第45話 西へ
三日ののち、リーシアは旅支度を整えてレルを旅立つことになる。数日世話になって、もはや他人という距離ではなくなったフランクとその女将さん、酒場に入り浸っている男たちとの別れを惜しむ。
盃を交わし、肩を叩き合う。すると一人の女の子が肩を押されてリーシアの前に出てくる。怪訝に思って、親らしい男を見ると
「こいつは孫娘なんですけど、グリフォン騎士の話をしたら騎士になりたいって言い出して」
「ああ、従士見習いか。うぅん・・・。わかった。いつでも嫌になったら戻っても構わないからな」
「わかった」
「あ、こら、言葉遣いは...」
「まだいいよ。

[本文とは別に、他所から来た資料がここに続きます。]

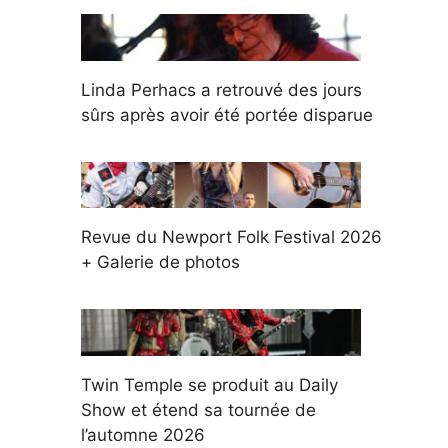
Linda Perhacs a retrouvé des jours
sûrs après avoir été portée disparue
Revue du Newport Folk Festival 2026
+ Galerie de photos
Twin Temple se produit au Daily
Show et étend sa tournée de
l’automne 2026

これからだんだん学んでいってもらう」
女従士というとカタリーナを思い出す。もうそろそろあの子も騎士に叙任された頃だろうか。無事に育っていれば、だけれども。
「君、名前は?」
「イーダ...」
「イーダね。わかった。今日から君は私の従士見習いだ。騎士への道は険しく遠いよ。よろしく」
「グリフォンリッター、孫をよろしく頼む」
「わかった、何かあったら連絡はこの宿に知らせよう」
そうして新たにイーダを一行に加え、リーシアたちはレルを発つ。目指すはレルムの西方、ユーダリル。レルの西門をレルム王カーティスの書状を持って通過し、街道を歩く。